As a word problem, I think that makes sense. But, if you measure the
work for QA as directly proportional to the volume of fixes (which is
the new reality I want to see, if we're doing solid verification of
all bugs we take on branch that's the bulk of the time QA will spend
on the branches) then the workload doesn't change in major ways if you
do twice as many releases with half the number of bugs. Unless we're
upping to four weeks of QA for an 8-10 week cycle, we aren't in a good
place.

Additionally, shorter cycles:

* reduce the pressure to take a a risky fix for release N, as N+1 is
four weeks further out, not eight or more.
* decrease our exposure to firedrill situations, as especially during
the QA period we can take specific fixes and roll them into the
current release without significantly increasing risk.
* spread the load into more cycles of lesser intensity (steady is
better than bursty)
* keeps the ball rolling on branch releases, rather than the current
lulls we hit.
* gives us a better story for quicker responses to security issues
disclosed to us by researchers.

> Have we considered an approach like:
>
> - Implement tighter branch rules and QA time-allotment changes
> - Watch the metrics we care about (# of re-spins, # of firedrill
> regressions, &c) for a few branch cycles
> - Once we have a baseline on the new system, and assuming there is
> still general agreement on the desirability of a shorter cycle, roll
> that change in as well and see if the metrics suffer.
>
> If we have, can I ask for clarification on why this approach would
> be worse?

I think the problem is that we haven't done any releases over 70 bugs
that didn't hurt us one way or another. The smallest approximation I
can come up with for 3.0.2 is ~80 bugs. Doing two releases of ~40
bugs each seems like much more digestible pieces for QA to tackle.
Also, assuming we're not going to fix more or less of the "important"
bugs based on release cycle, getting half of those fixes a month
earlier seems like a win all around.

-- Mike

Johnathan Nightingale

unread,

Oct 15, 2008, 4:47:18 PM10/15/08

to Michael Connor, dev-pl...@lists.mozilla.org

On 15-Oct-08, at 1:30 AM, Michael Connor wrote:

> I think the problem is that we haven't done any releases over 70
> bugs that didn't hurt us one way or another. The smallest
> approximation I can come up with for 3.0.2 is ~80 bugs. Doing two
> releases of ~40 bugs each seems like much more digestible pieces for
> QA to tackle. Also, assuming we're not going to fix more or less of
> the "important" bugs based on release cycle, getting half of those
> fixes a month earlier seems like a win all around.

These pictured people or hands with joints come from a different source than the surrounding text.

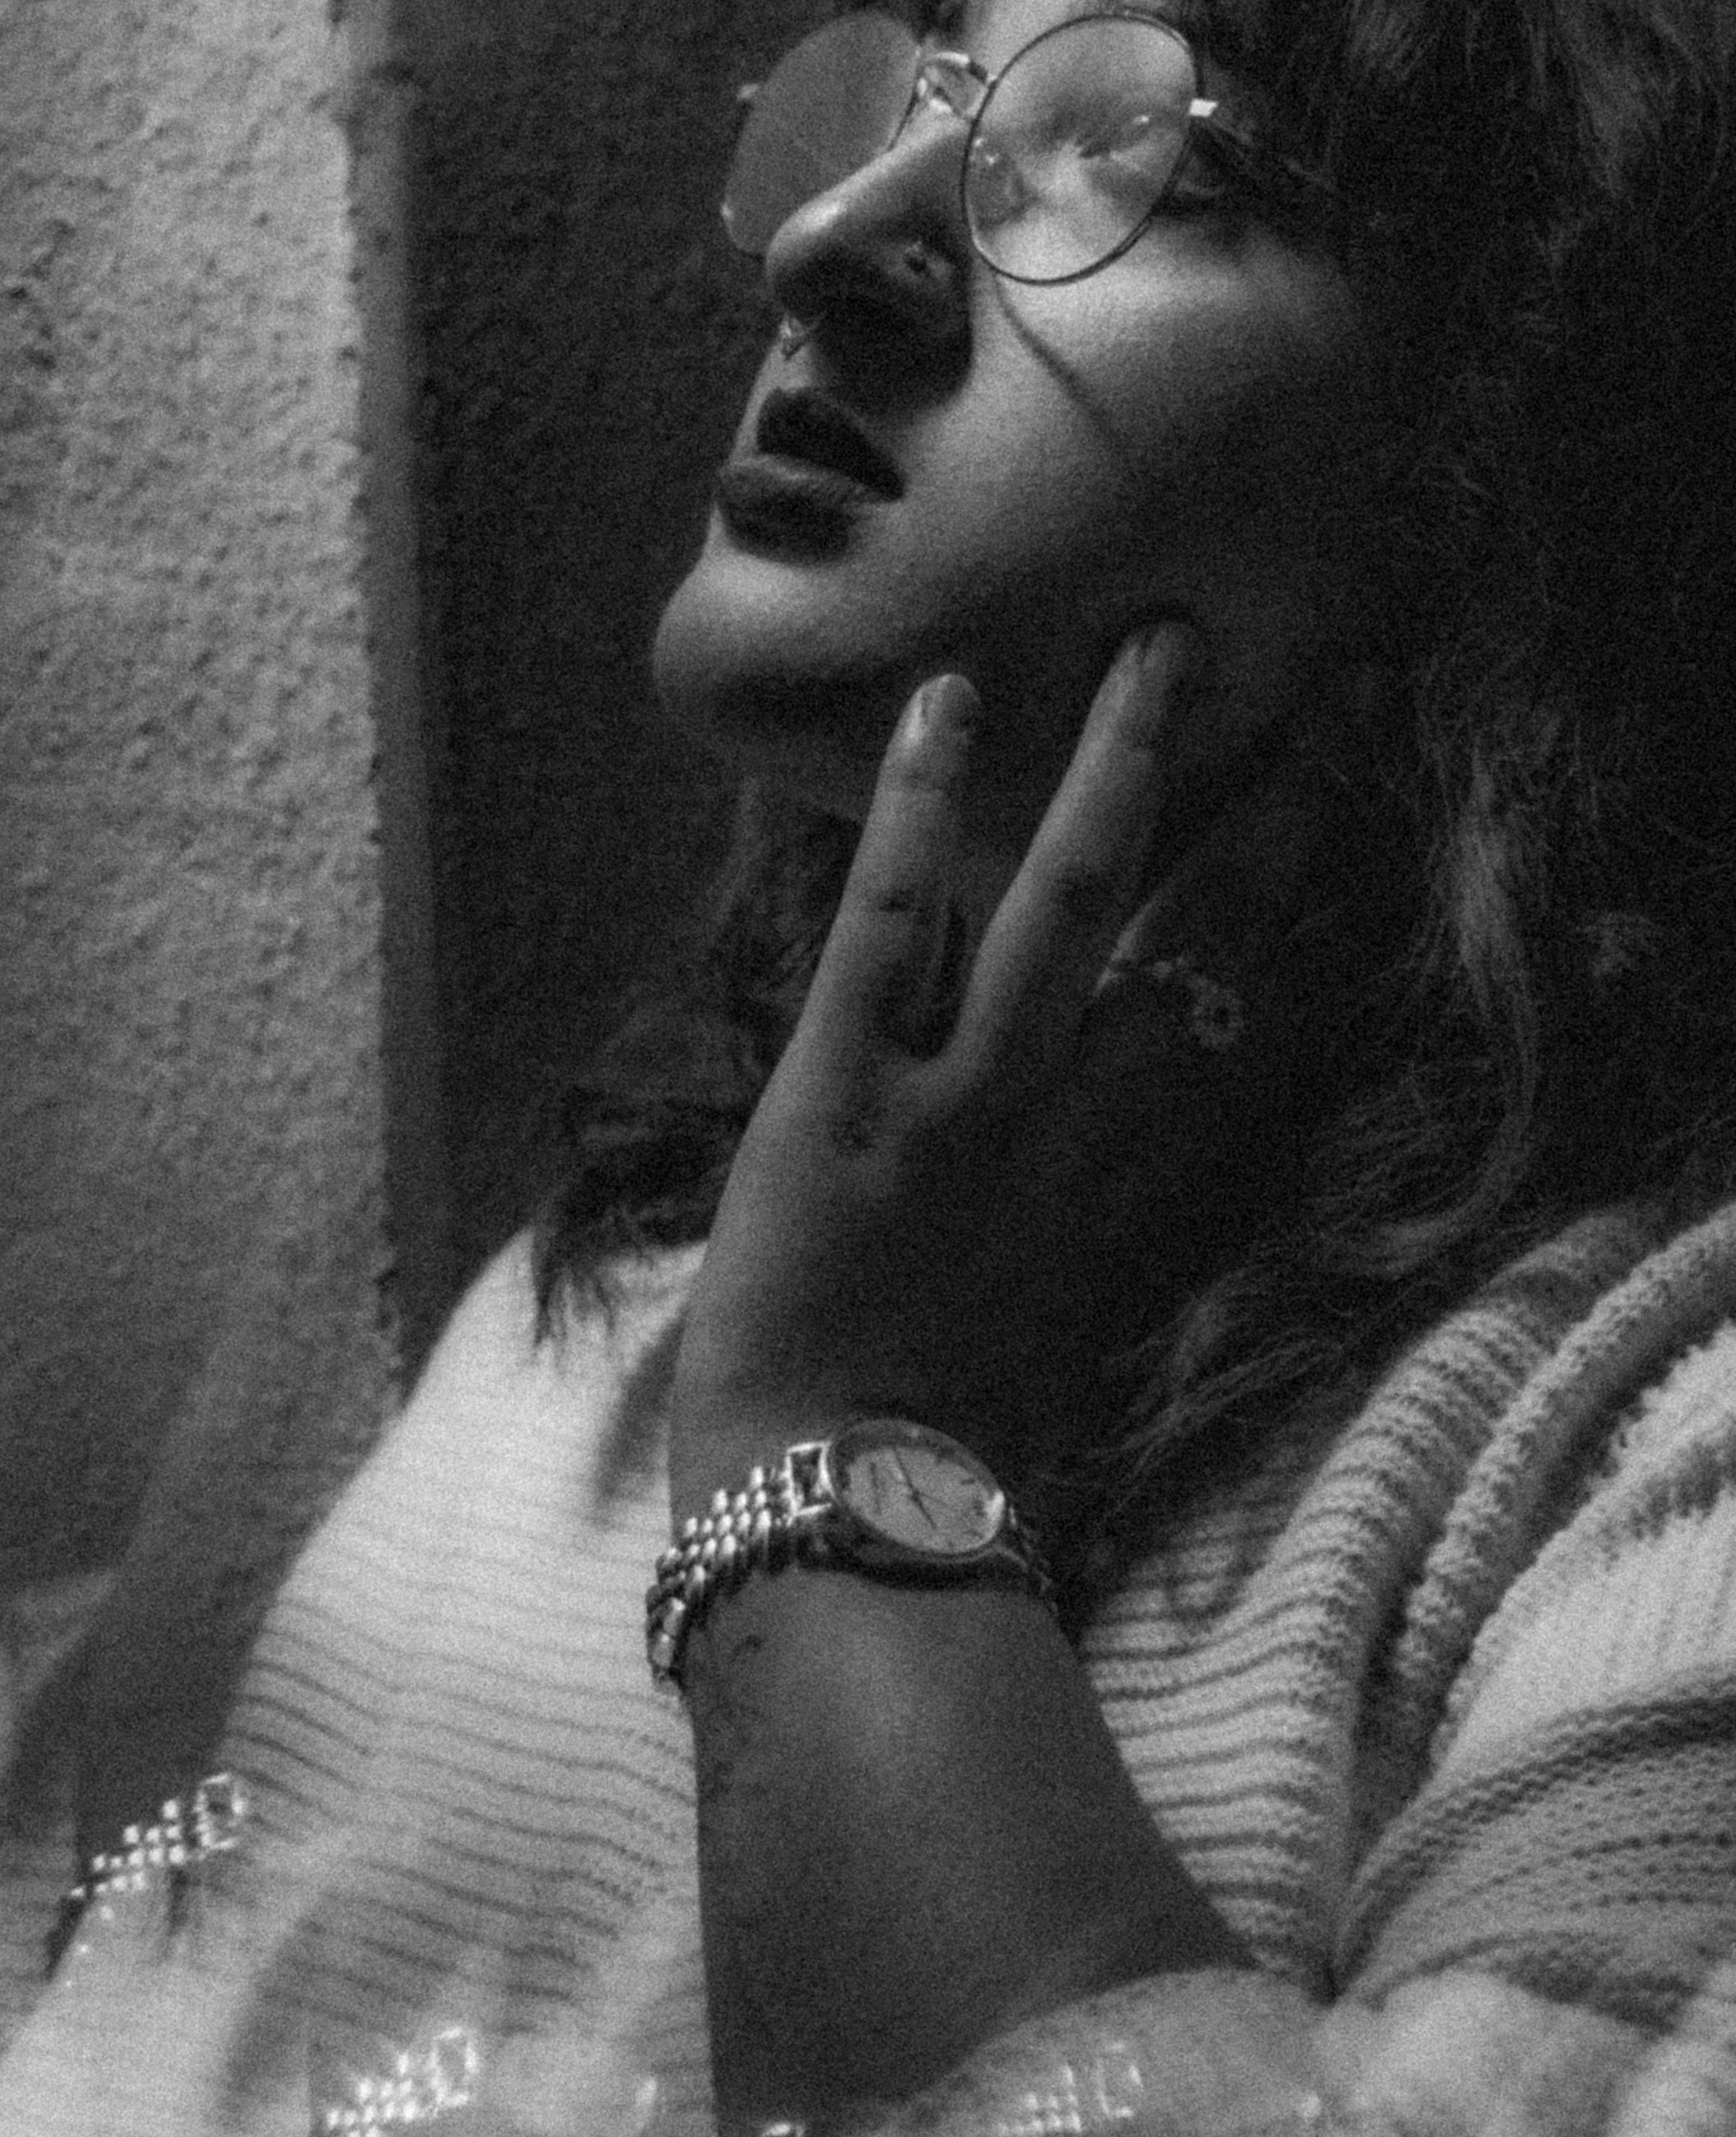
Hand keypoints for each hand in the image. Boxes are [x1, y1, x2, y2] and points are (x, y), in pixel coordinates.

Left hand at [670, 622, 1355, 1510]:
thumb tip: (1080, 1143)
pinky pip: (893, 917)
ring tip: (1144, 645)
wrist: (829, 1491)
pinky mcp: (849, 1083)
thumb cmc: (920, 1416)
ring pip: (1061, 896)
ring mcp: (963, 1093)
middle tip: (1223, 667)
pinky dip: (916, 806)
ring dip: (1111, 762)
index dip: (1266, 899)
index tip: (1306, 809)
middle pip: (1173, 924)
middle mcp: (1064, 1114)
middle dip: (1215, 791)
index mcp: (1111, 1167)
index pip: (1206, 1005)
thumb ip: (1063, 1206)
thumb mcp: (1034, 1305)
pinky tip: (938, 706)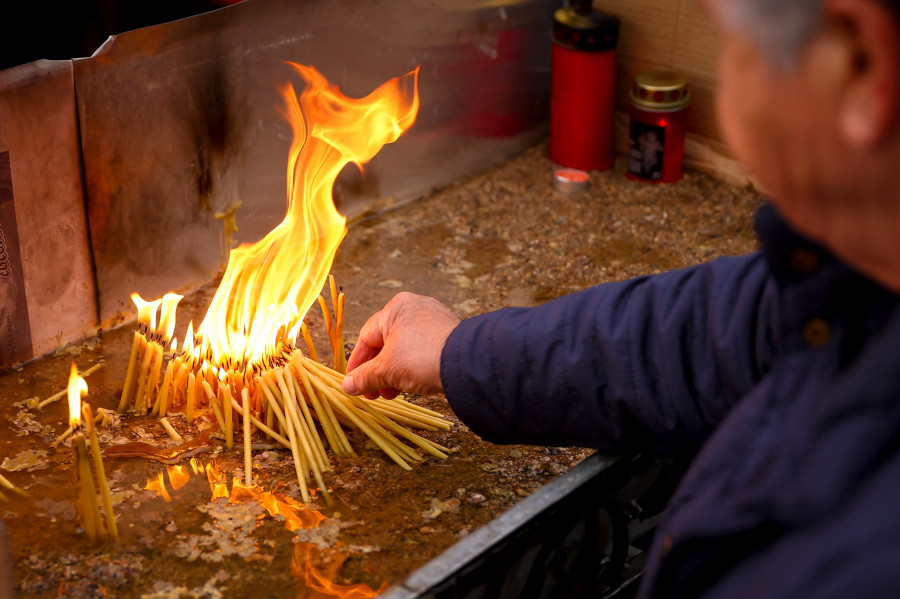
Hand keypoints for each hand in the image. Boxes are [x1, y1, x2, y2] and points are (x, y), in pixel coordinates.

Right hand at [342, 292, 459, 397]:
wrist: (466, 363)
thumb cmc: (421, 357)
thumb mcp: (387, 370)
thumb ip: (365, 377)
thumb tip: (347, 386)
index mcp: (395, 308)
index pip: (367, 337)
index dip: (357, 363)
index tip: (352, 382)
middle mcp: (414, 308)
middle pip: (386, 343)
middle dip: (377, 372)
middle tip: (372, 393)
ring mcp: (433, 320)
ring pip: (404, 348)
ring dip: (393, 373)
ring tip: (390, 394)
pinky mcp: (448, 334)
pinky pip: (422, 351)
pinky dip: (411, 367)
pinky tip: (409, 385)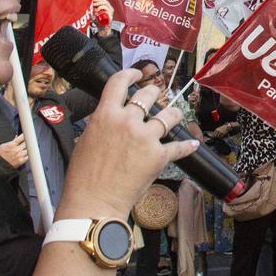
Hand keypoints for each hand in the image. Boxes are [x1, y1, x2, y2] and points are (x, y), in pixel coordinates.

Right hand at [0, 134, 29, 168]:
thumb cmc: (0, 156)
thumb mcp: (3, 146)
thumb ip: (11, 141)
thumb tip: (16, 136)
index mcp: (12, 145)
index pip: (22, 137)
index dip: (25, 135)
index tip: (27, 135)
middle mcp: (17, 150)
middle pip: (27, 143)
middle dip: (27, 142)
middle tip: (27, 142)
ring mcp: (20, 155)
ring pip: (28, 149)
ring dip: (27, 149)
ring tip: (25, 149)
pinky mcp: (21, 161)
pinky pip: (28, 156)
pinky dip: (27, 155)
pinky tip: (25, 154)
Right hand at [57, 69, 195, 216]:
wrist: (93, 202)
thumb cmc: (83, 177)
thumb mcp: (85, 140)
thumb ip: (101, 124)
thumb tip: (109, 119)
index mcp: (105, 115)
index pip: (119, 82)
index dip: (131, 74)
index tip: (138, 74)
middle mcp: (127, 121)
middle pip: (148, 95)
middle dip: (154, 94)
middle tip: (156, 98)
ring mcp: (145, 137)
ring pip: (169, 116)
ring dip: (174, 115)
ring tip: (175, 116)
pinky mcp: (159, 156)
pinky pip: (179, 146)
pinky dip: (187, 146)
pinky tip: (192, 144)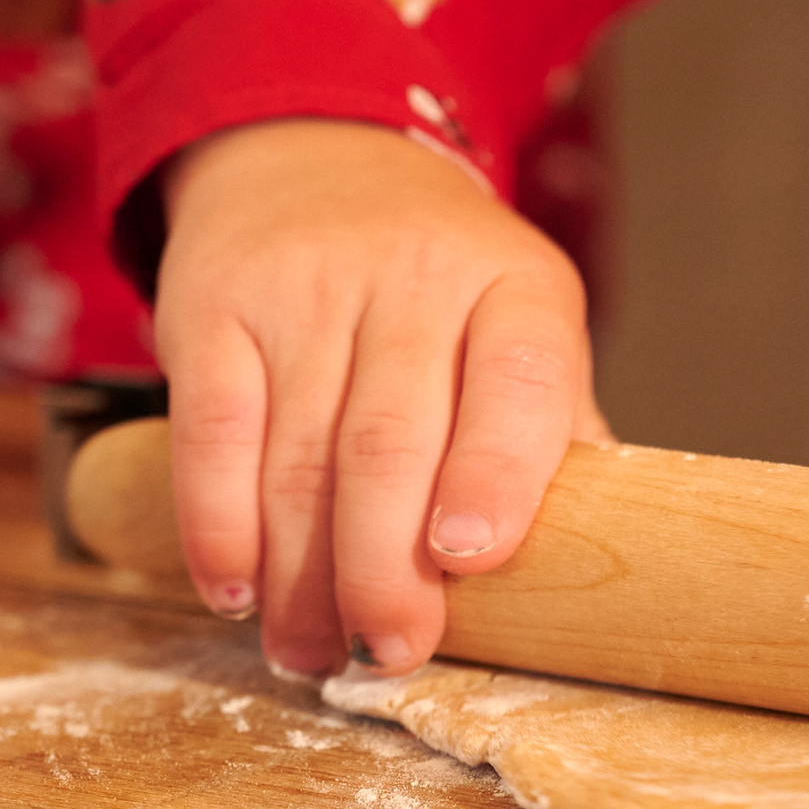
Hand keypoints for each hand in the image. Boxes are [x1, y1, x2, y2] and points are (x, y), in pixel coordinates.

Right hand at [157, 121, 607, 677]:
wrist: (311, 156)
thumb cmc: (437, 287)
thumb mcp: (514, 324)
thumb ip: (550, 433)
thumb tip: (598, 565)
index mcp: (515, 286)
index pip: (520, 375)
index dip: (497, 472)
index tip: (472, 559)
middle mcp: (413, 275)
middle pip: (391, 439)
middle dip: (384, 568)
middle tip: (387, 651)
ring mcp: (305, 287)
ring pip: (299, 455)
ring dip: (301, 576)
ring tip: (312, 653)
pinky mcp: (213, 305)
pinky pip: (209, 432)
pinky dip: (218, 525)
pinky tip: (235, 589)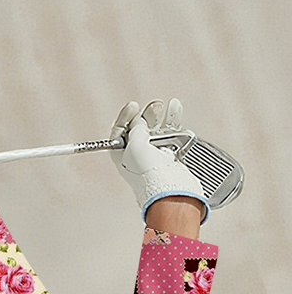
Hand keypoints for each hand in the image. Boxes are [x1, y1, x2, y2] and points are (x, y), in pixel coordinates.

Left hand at [109, 98, 208, 223]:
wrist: (170, 188)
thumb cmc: (149, 172)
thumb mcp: (135, 146)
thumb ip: (136, 130)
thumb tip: (139, 122)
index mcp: (122, 155)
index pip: (119, 133)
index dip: (125, 118)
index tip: (133, 106)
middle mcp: (137, 155)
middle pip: (138, 129)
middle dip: (144, 116)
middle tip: (153, 106)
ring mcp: (155, 154)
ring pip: (156, 129)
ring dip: (160, 115)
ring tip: (165, 105)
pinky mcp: (171, 154)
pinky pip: (171, 133)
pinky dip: (173, 119)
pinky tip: (174, 107)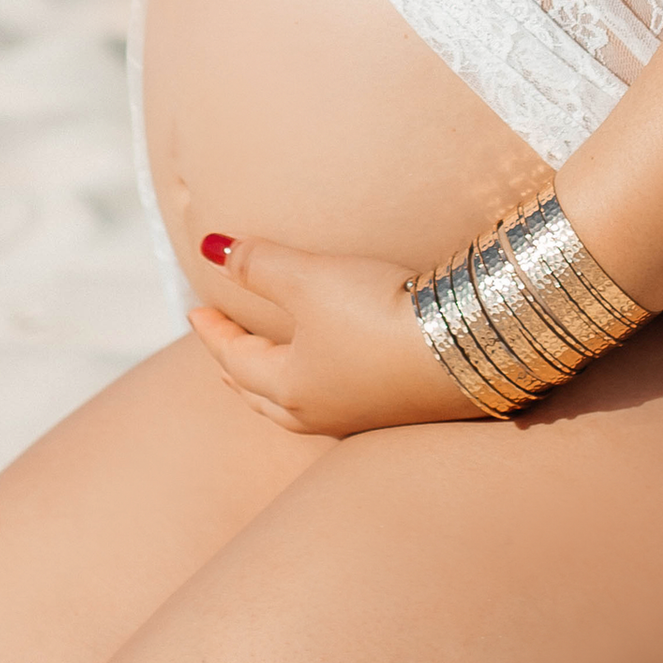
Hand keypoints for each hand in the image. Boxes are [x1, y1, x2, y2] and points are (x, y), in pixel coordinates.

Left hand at [188, 234, 468, 434]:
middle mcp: (321, 412)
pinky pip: (337, 404)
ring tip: (271, 367)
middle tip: (222, 348)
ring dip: (275, 387)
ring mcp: (362, 415)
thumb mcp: (309, 278)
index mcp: (290, 386)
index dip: (212, 331)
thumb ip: (258, 264)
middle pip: (261, 395)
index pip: (234, 359)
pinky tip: (336, 374)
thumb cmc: (376, 313)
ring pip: (298, 408)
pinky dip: (317, 388)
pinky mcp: (399, 407)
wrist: (467, 345)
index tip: (195, 309)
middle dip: (238, 369)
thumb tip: (210, 248)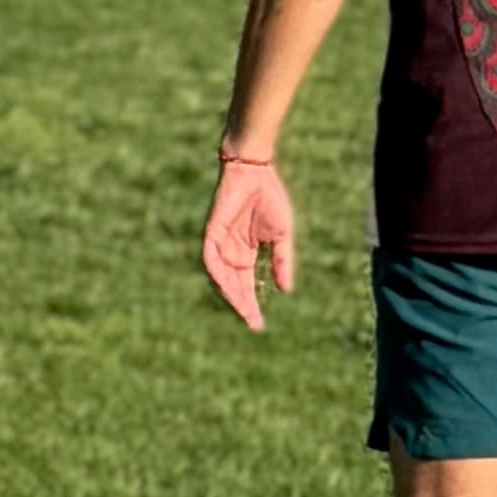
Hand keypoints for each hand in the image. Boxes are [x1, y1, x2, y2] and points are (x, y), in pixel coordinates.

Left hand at [201, 156, 296, 332]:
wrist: (255, 172)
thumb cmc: (269, 198)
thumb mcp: (281, 237)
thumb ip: (281, 262)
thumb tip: (286, 290)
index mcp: (246, 253)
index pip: (246, 285)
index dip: (251, 304)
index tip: (259, 325)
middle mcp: (231, 252)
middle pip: (233, 286)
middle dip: (243, 305)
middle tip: (254, 324)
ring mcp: (220, 243)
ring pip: (221, 277)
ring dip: (231, 295)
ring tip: (244, 310)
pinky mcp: (212, 232)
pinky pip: (211, 259)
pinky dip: (217, 274)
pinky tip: (227, 289)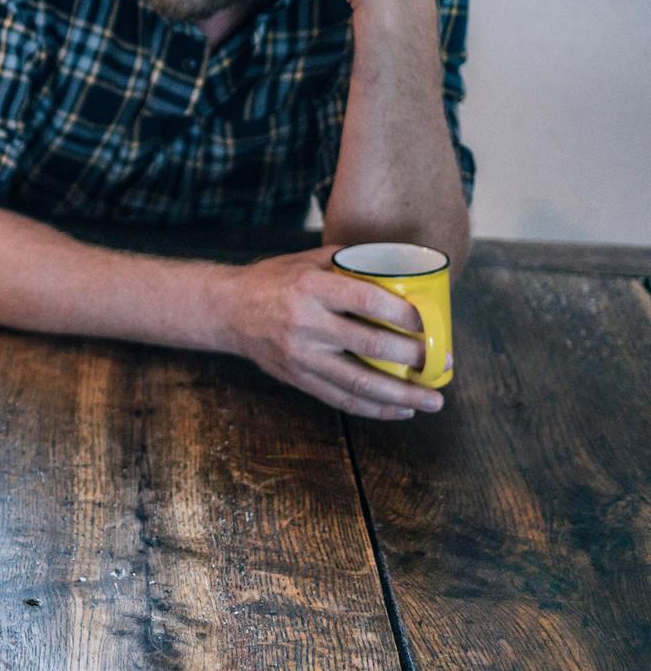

So, to be clear, I definitely agree that likelihood of regressions
grows greater-than-linear with number of bugs taken, and I didn't mean
to seem that I was advocating for taking more bugs. Absolutely that
should be kept sane.

Having said that...

> Additionally, shorter cycles:
>
> * reduce the pressure to take a a risky fix for release N, as N+1 is
> four weeks further out, not eight or more.
> * decrease our exposure to firedrill situations, as especially
> during the QA period we can take specific fixes and roll them into
> the current release without significantly increasing risk.
> * spread the load into more cycles of lesser intensity (steady is
> better than bursty)
> * keeps the ball rolling on branch releases, rather than the current
> lulls we hit.
> * gives us a better story for quicker responses to security issues
> disclosed to us by researchers.

... *this* is the kind of rationale I was looking for. If we can do
what you describe, and do it on a tighter schedule, then by all
means. My concern was the sense I had that we were assuming that
smaller bug counts and shorter development time would naturally mean
we could do it on a tighter schedule, and it didn't feel like that was
a good thing to assume, at least not a good thing to commit to, until
we'd done it once or twice. But if you're saying that shrinking the
cycle time (beyond just reducing respin-induced-delays) is its own,
explicit end-goal (for the reasons you give above), that's a different
story for me. I agree that those wins (particularly numbers 1, 2, and
5) are worth reaching for and that with those in mind, shorter cycles
aren't just something we're trying to pick up "for free" with the
tighter branch requirements.

Cheers,

Johnathan